*What you have to do*
What you return must be the lines of the data that hold the word "root".

[Source records]

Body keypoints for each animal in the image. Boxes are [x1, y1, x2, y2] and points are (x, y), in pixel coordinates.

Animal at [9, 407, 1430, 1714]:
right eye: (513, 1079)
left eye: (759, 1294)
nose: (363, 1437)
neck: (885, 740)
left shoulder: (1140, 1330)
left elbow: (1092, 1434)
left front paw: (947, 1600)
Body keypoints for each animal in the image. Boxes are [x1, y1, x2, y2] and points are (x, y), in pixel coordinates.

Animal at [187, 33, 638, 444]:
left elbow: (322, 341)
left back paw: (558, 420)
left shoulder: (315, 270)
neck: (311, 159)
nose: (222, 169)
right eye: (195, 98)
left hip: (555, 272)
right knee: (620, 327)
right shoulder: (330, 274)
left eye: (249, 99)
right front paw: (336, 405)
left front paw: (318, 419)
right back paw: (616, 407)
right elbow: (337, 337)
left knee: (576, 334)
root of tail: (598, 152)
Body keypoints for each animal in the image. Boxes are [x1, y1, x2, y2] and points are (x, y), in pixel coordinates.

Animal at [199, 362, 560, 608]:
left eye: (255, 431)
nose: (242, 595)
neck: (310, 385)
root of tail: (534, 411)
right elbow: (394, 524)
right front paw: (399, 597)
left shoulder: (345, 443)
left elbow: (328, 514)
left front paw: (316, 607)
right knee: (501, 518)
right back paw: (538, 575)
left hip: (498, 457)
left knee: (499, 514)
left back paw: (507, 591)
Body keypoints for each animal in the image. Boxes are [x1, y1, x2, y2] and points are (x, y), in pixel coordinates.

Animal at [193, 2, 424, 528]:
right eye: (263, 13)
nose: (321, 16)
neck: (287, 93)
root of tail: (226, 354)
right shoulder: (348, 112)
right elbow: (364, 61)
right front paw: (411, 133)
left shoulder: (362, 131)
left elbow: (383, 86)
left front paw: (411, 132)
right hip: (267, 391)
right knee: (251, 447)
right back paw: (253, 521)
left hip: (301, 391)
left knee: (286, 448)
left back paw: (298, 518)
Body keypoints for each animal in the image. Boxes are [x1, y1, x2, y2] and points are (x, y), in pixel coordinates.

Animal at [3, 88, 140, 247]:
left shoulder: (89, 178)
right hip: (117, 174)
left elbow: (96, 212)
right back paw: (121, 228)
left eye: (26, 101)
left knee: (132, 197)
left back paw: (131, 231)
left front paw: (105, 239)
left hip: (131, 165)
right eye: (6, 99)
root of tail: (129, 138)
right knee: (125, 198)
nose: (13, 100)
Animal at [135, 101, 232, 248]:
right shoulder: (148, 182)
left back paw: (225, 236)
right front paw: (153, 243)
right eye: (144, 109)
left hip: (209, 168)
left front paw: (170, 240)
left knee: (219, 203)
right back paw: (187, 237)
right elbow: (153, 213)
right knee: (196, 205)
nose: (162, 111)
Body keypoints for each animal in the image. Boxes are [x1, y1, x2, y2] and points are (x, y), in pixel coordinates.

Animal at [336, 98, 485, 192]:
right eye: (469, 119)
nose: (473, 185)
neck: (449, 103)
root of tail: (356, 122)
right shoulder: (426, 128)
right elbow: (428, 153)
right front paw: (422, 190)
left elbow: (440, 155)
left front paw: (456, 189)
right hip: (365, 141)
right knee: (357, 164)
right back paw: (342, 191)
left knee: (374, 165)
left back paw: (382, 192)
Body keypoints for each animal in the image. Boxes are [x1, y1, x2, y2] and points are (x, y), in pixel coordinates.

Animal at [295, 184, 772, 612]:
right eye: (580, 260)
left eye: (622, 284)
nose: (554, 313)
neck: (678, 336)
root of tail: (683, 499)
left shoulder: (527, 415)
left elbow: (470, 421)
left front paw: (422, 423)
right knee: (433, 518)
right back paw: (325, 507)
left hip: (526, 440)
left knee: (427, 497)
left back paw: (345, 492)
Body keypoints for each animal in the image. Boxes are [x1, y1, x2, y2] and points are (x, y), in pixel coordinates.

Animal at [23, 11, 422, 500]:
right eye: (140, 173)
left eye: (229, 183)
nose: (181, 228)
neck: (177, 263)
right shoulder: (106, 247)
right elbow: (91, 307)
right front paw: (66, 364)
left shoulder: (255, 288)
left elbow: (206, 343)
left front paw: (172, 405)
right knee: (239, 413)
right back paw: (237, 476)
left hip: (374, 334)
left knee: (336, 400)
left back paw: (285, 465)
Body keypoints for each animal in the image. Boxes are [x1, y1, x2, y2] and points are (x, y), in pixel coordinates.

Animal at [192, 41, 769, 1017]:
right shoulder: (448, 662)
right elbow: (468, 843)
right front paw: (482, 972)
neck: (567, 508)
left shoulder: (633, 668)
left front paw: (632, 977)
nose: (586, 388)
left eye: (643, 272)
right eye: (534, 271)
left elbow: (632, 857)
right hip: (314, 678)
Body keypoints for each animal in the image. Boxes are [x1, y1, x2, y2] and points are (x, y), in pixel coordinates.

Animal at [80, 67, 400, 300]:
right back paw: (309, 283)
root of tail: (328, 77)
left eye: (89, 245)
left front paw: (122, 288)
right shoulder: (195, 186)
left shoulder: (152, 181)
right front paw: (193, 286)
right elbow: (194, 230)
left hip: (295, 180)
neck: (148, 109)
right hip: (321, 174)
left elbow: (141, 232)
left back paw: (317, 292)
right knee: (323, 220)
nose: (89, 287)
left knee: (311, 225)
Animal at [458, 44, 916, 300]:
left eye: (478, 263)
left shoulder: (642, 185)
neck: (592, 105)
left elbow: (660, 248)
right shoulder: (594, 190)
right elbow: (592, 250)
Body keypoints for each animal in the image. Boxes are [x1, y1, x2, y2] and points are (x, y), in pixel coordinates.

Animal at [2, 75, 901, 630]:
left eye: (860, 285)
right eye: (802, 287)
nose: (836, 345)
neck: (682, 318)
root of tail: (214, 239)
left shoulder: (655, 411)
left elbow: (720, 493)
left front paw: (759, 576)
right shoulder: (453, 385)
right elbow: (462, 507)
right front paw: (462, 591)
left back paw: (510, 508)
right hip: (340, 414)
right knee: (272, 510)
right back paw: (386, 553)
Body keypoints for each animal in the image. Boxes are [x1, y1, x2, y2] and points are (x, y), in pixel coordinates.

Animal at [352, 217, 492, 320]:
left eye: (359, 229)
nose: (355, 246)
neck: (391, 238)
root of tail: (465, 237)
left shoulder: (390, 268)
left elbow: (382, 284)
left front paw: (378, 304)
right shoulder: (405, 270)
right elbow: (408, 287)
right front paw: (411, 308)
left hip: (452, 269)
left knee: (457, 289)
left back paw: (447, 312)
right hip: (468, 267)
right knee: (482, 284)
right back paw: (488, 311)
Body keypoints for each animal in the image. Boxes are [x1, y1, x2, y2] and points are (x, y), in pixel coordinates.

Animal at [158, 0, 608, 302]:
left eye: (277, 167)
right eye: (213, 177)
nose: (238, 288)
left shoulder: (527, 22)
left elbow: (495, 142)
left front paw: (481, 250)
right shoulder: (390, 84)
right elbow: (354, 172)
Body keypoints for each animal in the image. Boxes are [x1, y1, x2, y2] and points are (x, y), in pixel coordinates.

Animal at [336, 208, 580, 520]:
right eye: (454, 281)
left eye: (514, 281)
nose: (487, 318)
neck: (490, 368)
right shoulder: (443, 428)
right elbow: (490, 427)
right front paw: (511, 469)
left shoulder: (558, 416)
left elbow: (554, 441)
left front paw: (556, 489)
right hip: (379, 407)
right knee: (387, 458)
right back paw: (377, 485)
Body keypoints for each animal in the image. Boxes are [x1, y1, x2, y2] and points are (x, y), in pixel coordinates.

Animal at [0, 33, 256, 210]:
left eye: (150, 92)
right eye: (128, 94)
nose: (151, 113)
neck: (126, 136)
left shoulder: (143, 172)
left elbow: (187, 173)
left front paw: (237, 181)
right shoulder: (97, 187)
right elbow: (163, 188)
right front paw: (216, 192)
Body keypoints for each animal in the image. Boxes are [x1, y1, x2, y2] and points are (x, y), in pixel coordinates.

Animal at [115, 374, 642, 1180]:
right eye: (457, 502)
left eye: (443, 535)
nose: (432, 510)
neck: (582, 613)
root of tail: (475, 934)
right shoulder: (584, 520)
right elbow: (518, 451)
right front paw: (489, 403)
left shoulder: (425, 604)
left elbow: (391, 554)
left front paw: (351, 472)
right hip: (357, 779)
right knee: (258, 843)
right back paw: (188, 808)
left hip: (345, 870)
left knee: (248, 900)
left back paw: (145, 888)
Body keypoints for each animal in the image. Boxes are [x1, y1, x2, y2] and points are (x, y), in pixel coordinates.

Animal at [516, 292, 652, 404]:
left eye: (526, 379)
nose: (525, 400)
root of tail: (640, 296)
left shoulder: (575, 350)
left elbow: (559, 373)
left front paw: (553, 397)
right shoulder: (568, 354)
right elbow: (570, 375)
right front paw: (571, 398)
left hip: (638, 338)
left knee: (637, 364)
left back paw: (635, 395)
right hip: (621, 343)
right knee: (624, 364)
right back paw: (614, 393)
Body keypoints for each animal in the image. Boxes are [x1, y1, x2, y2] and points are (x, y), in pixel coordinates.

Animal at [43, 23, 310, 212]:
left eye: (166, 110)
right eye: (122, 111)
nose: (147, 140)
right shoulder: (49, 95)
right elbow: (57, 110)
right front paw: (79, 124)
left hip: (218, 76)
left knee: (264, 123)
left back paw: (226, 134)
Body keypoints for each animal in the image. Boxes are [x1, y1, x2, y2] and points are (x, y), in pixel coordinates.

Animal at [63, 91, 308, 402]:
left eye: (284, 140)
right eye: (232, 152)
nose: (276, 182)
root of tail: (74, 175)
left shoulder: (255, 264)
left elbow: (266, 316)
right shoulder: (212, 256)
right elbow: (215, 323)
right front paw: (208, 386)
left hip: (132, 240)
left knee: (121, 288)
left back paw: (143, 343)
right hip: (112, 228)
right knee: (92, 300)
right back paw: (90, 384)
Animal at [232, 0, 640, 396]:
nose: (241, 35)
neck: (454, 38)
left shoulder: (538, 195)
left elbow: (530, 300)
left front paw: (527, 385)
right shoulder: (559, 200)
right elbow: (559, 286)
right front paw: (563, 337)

*Task response*
root of tail: (598, 152)
root of tail: (534, 411)
root of tail: (226, 354)
root of tail: (129, 138)
root of tail: (356, 122)
root of tail: (683, 499)
root of tail: (328, 77)
root of tail: (214, 239)
root of tail: (465, 237)
root of tail: (475, 934)
root of tail: (640, 296)
root of tail: (74, 175)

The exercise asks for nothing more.